"As decent as I know how, you dear soul," he said, taking her hand in his. "But that makes no difference to one's knowledge of one's own ways, in the past, or of the ways of other men."

"But Alaric Barking?"

"Neither better nor worse than the rest."

Then Lord Fallowfeild shut his small and beautiful mouth very tight, as though he would be glad to avoid further cross-questioning. Lady Constance's forehead remained puckered.

"It's dreadfully difficult when one's girls grow up," she said plaintively. "One can be comfortable about them, poor darlings, and enjoy them when they are in the nursery—even in the schoolroom, though governesses are worrying. They know so much about quantities of subjects which seem to me not to matter. One never refers to them in ordinary conversation; and if one should be obliged to it is so easy to ask somebody to tell one. And yet they manage to make me feel dreadfully uncomfortable and ignorant because I know nothing about them. But when they grow up——"

"Who, the governesses?" Lord Fallowfeild inquired. "I never supposed they stood in need of that process—thought they started out of the egg all finished, as you might say, and ran about at once like chickens."

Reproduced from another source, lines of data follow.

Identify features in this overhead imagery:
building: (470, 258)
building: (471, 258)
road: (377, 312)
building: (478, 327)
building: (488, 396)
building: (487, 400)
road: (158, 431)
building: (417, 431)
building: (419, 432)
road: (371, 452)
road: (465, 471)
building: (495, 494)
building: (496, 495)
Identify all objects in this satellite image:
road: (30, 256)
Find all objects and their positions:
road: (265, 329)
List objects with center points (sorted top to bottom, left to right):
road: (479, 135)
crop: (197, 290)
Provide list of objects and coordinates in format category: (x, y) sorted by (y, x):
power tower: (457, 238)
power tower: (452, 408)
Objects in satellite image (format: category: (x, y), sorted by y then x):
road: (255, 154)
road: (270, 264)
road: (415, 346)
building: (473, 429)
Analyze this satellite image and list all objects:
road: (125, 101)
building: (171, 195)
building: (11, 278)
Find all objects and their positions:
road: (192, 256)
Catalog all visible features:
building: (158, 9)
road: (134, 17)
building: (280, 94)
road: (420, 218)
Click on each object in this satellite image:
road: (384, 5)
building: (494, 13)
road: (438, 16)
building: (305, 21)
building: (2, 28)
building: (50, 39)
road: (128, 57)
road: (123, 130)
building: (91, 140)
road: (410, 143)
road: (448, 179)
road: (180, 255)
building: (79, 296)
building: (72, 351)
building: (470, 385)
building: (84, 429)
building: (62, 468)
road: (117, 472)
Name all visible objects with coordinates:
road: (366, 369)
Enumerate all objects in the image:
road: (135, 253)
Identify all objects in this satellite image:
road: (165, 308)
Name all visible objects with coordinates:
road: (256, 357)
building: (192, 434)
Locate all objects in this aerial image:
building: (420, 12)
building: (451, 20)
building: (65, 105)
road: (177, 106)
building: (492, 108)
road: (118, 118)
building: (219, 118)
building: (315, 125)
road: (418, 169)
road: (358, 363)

"No, no, the girls, poor darlings," Lady Constance replied. "One does get dreadfully anxious about them, Shotover, really one does—specially if one has escaped something very frightening oneself and has been very happy—lest they should fall in love with the wrong people, or lest they should be anything which one did not know beforehand and then everything should turn out dreadful. I should be so miserable. I don't think I could bear it. I know it is wrong to say that, because if one was really good, one would accept whatever God sent without murmuring. So I could for myself, I think. In any case I should earnestly try to. But for the children it is so much harder. If they were unhappy I should feel ashamed of having had them—as if I'd done something horribly selfish; because, you see, there can be nothing so delightful as having children."

She looked at Lord Fallowfeild in the most pathetic manner, the corners of her mouth a-shake. And he took her hand and held it again, touched by the sincerity of her confused utterance, and the great mother-love resident in her. Touched, perhaps, by the age-old problem of man and maid, also.

"Dear little Con, dear little Con," he said, "I'm awfully sorry you should be worried, but I'm afraid we've got to look facts in the face. And it's no kindness for me to lie to you about these matters. I don't pretend to say what's right or what's wrong; I only say what it is. We can't make society, and the ways of it, all over again even to save Kathleen a heartache. I don't want to seem a brute, but she must just take her chance along with the rest of you. Marriage always has been a confounded uncertain business, and will always remain so, I suppose. The sort of remedies excited persons suggest to mitigate the dangers of it are a good deal worse than the disease, in my opinion. Every woman has to take her chance. Every man has to take his, too, you know—and the chance strikes some of us as such an uncommonly poor one, that, upon my honour, it seems safest to wash one's hands of it altogether."

"But you're not unhappy, Shotover, dear? You're not lonely?" Lady Constance inquired anxiously.